■ Task brief
In the data below, find each line containing the string "from" and return it.

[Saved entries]
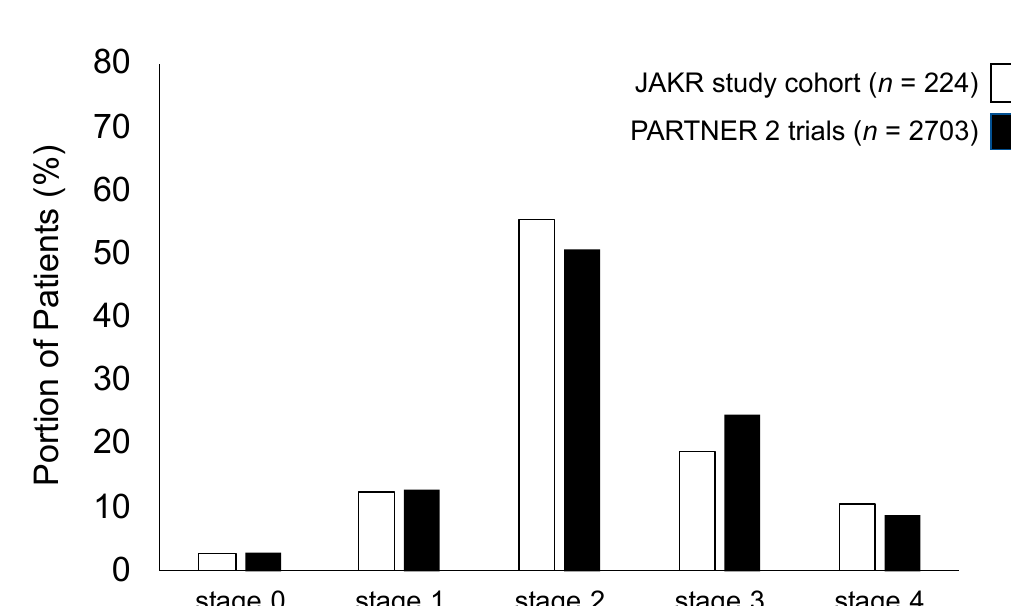
Figure 1. Comparison of extra-valvular cardiac damage staging according to the 2017 staging classification in the Jenaer Aortenklappenregister (JAKR) study cohort presented here ( n = 224, light grey) compared to the PARTNER 2 trials cohort ( n = 2703, dark grey) showing high levels of consistency.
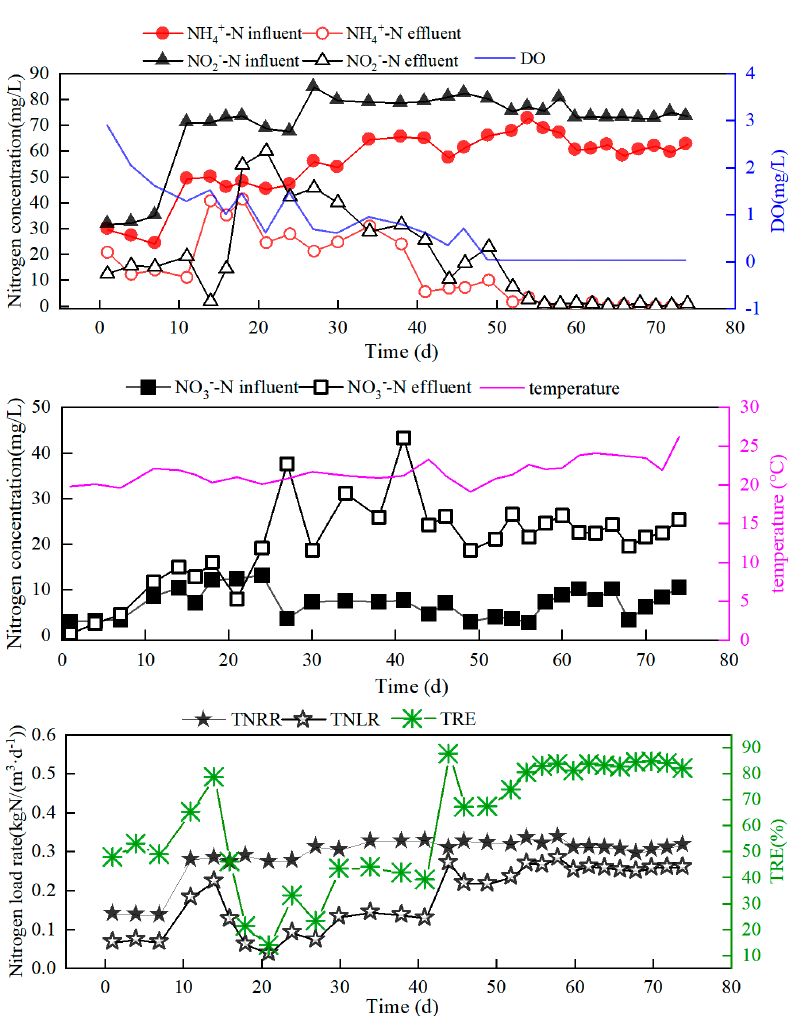
Figure 4. Variations of water quality and nitrogen removal efficiency during the ANAMMOX start- up stage.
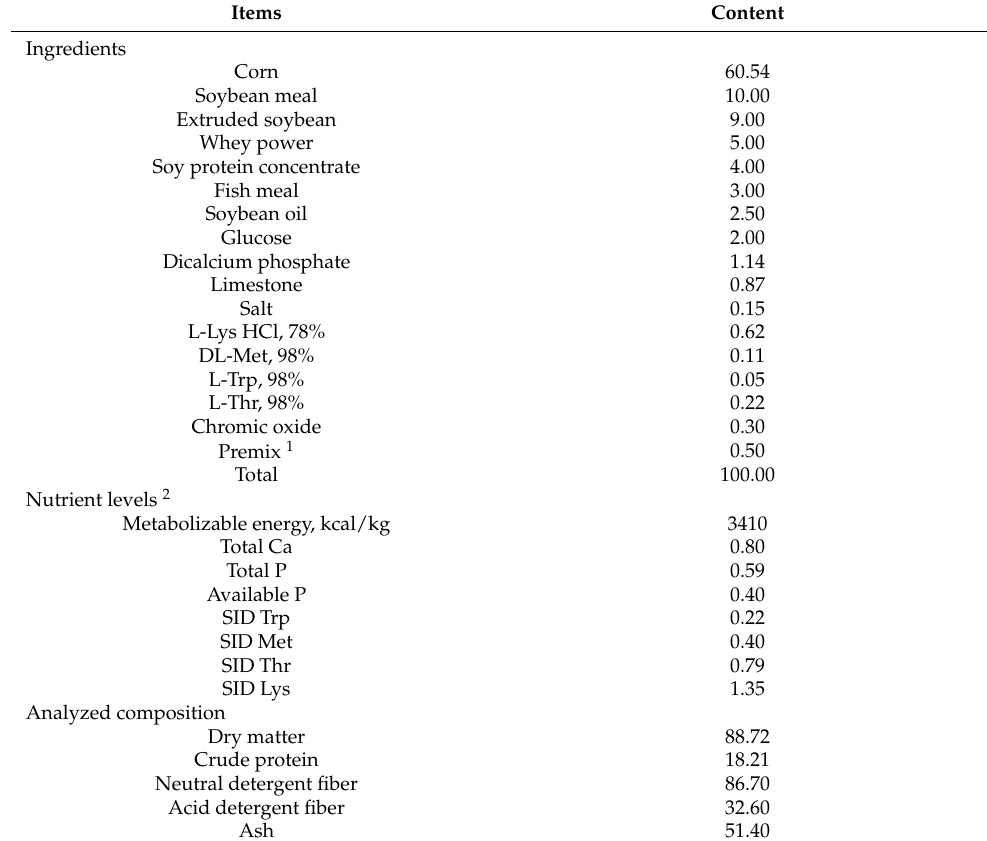
Table 1. Nutrient levels and composition of the basal diets (%, as-fed basis). Items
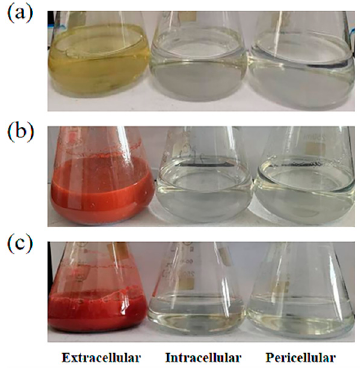
Figure 4. Reduction in SeO 32 − by extracellular, pericellular, and intracellular extracts of Bacillus sp. Q33 containing 5 mM Na 2 SeO 3 . ( a ) 4 h ( b ) 12 h ( c ) 24 h.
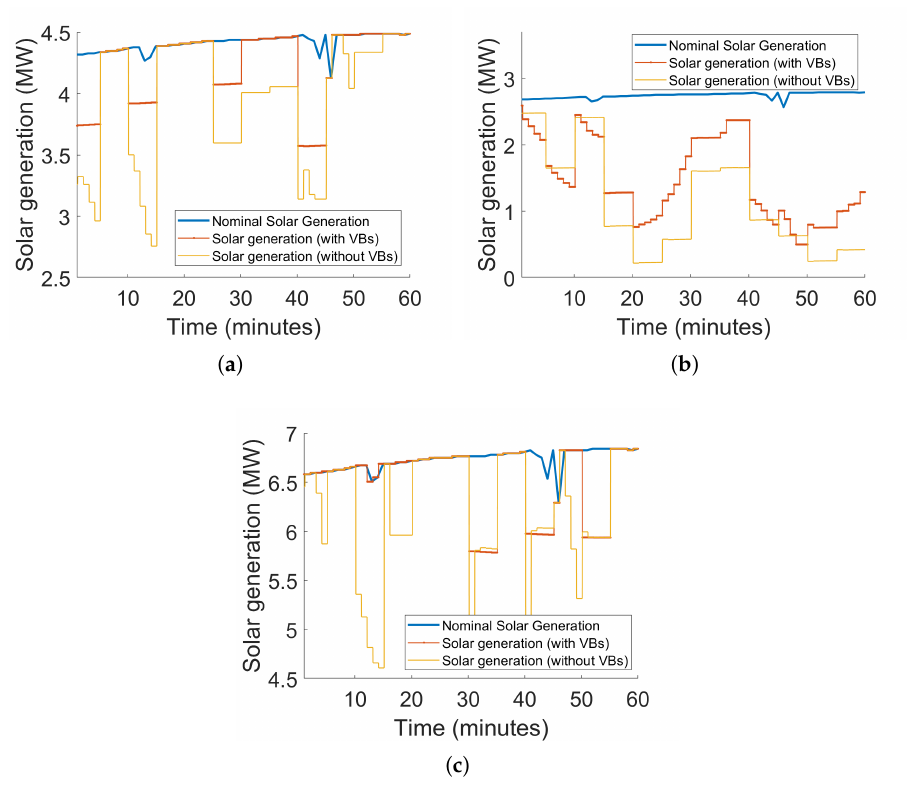
Figure 20. Total solar PV output from all nodes during peak hour (11:00 to 12:00) in the FOL. ( a ) Feeder 1. ( b ) Feeder 2. ( c ) Feeder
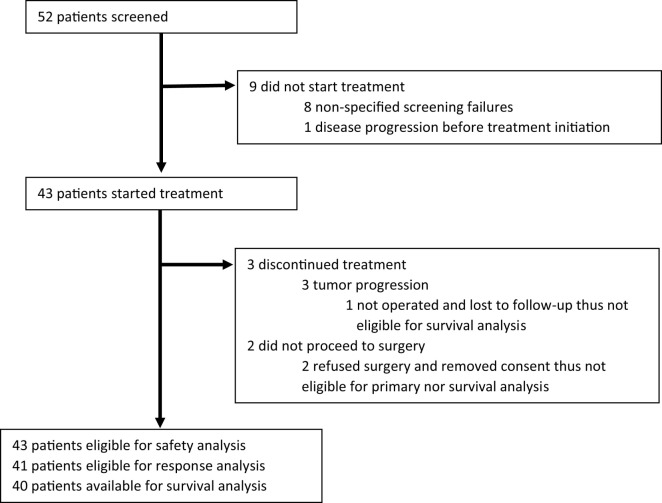
Patients flowchart.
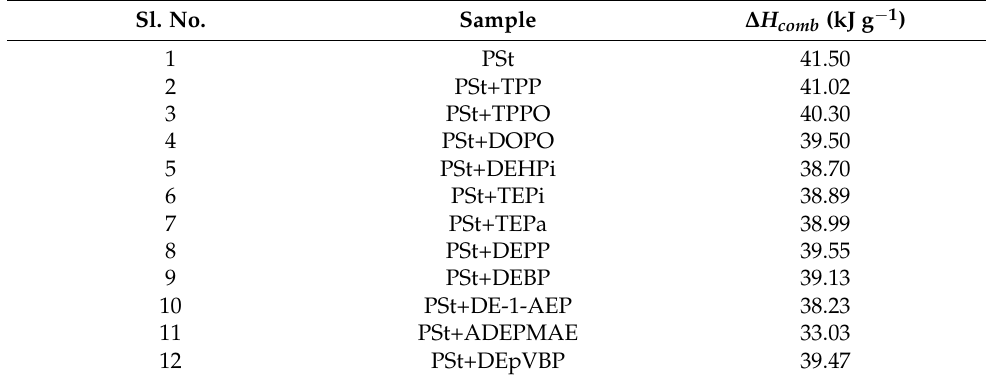
Table 6. Heats of combustion data for PSt-based samples from ‘bomb’ calorimetric measurements. Sl.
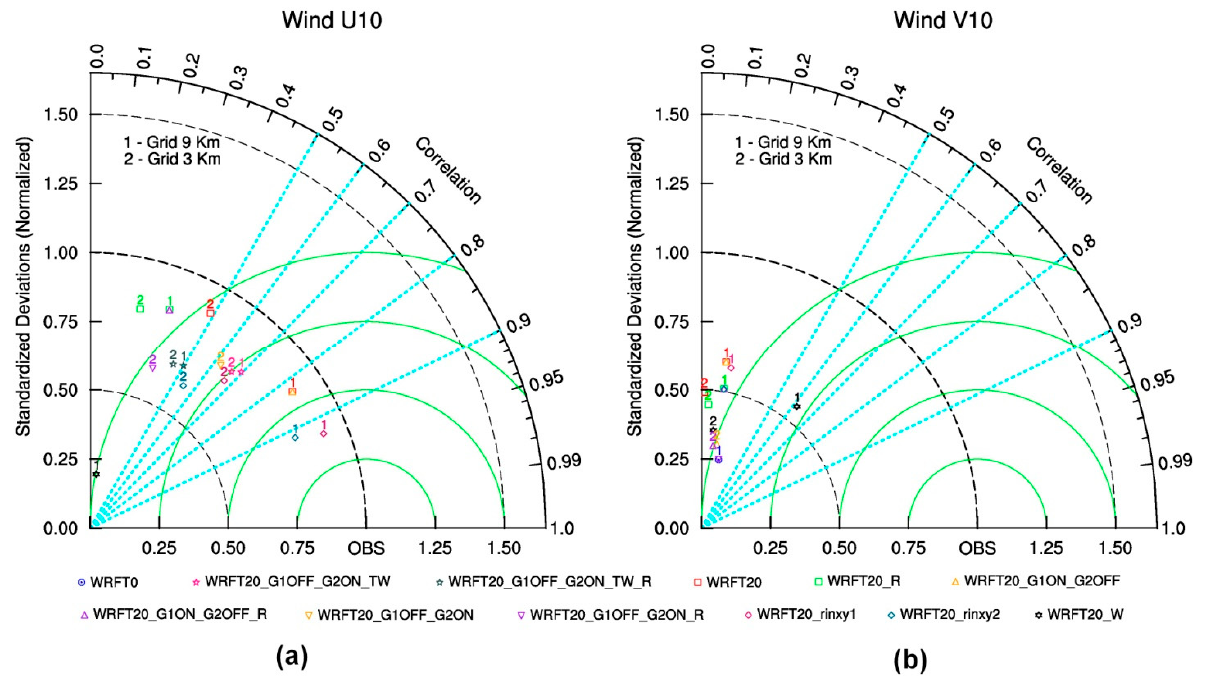
Figure 5. Taylor diagrams, with statistics normalized with respect to observations, for a subset of simulations with data assimilation until 20:00 UTC, except for the control run (blue circles), for the 4April 2019, case study. ( a , b ) The zonal and meridional component of the wind, respectively. Numbers 1 and 2 indicate the outer grid (9 km) and the inner grid (3 km), respectively.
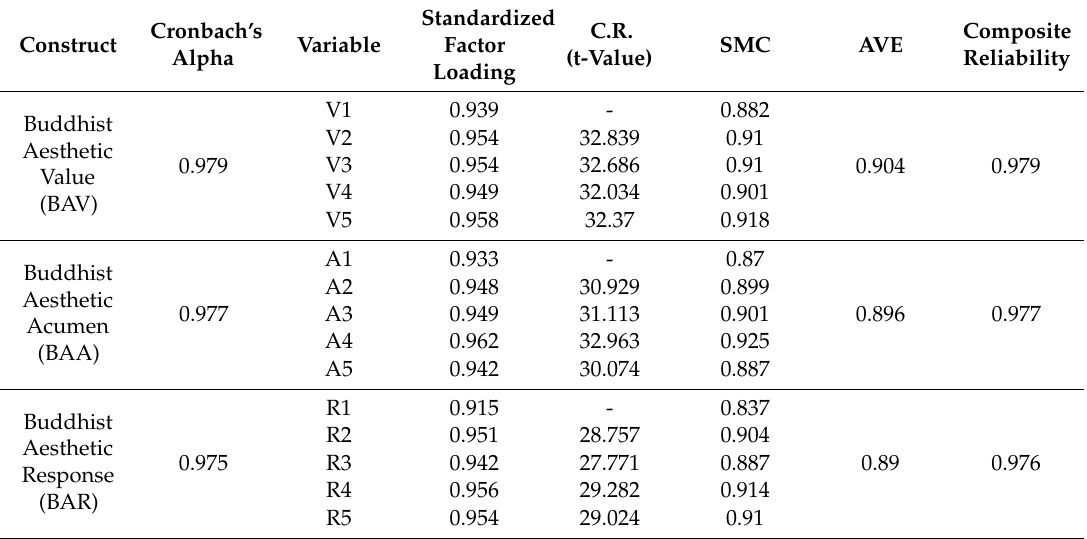
Table 5. Convergent and discriminant validity of the Buddhist aesthetics scale.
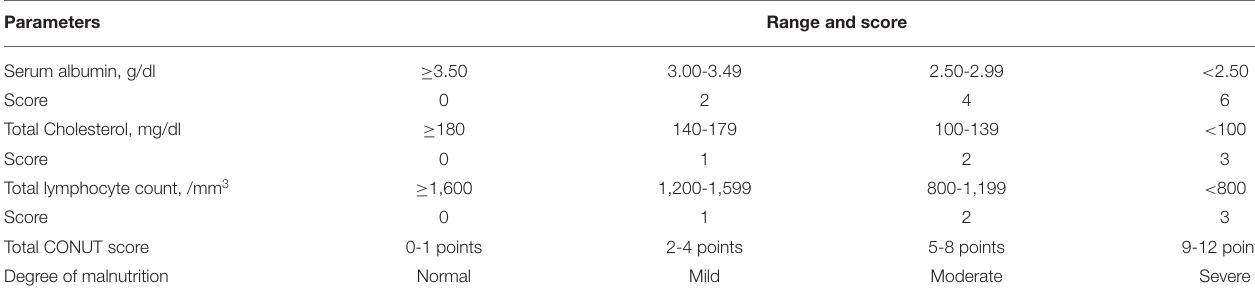
TABLE 1 | Definition of CONUT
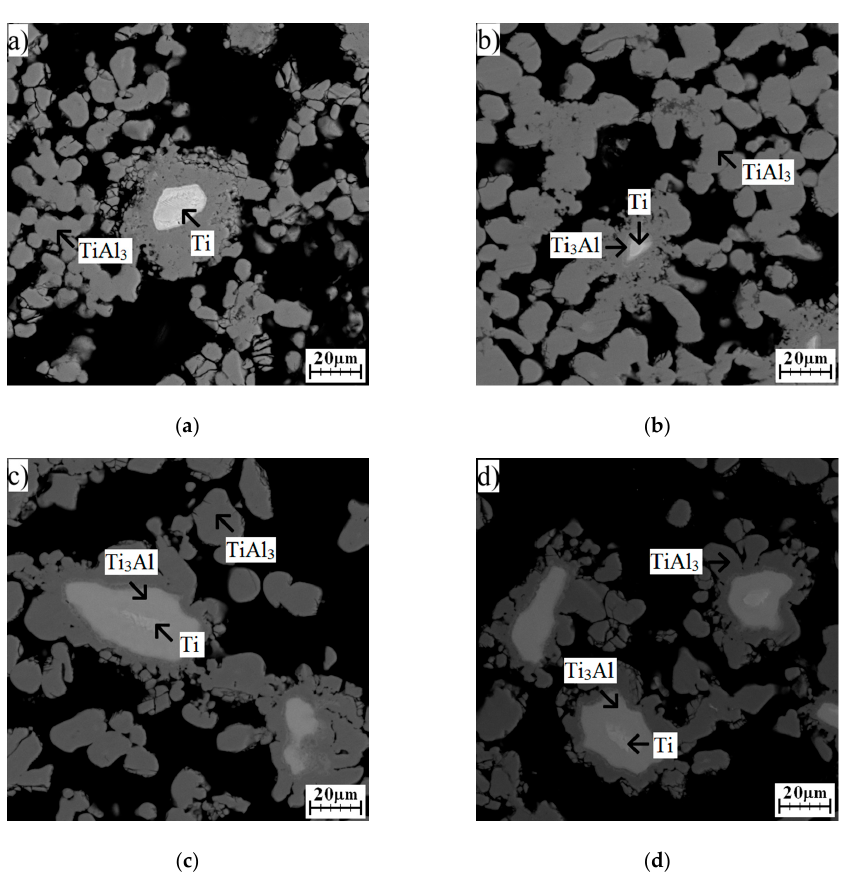
Figure 2. The microstructures obtained at various heating rates: ( a ) 19 °C/min, ( b ) 59 °C/min, ( c ) 89 °C/min, and ( d ) 102 °C/min.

■ Answer space
Figure 20. Total solar PV output from all nodes during peak hour (11:00 to 12:00) in the FOL. ( a ) Feeder 1. ( b ) Feeder 2. ( c ) Feeder
Table 6. Heats of combustion data for PSt-based samples from ‘bomb’ calorimetric measurements. Sl.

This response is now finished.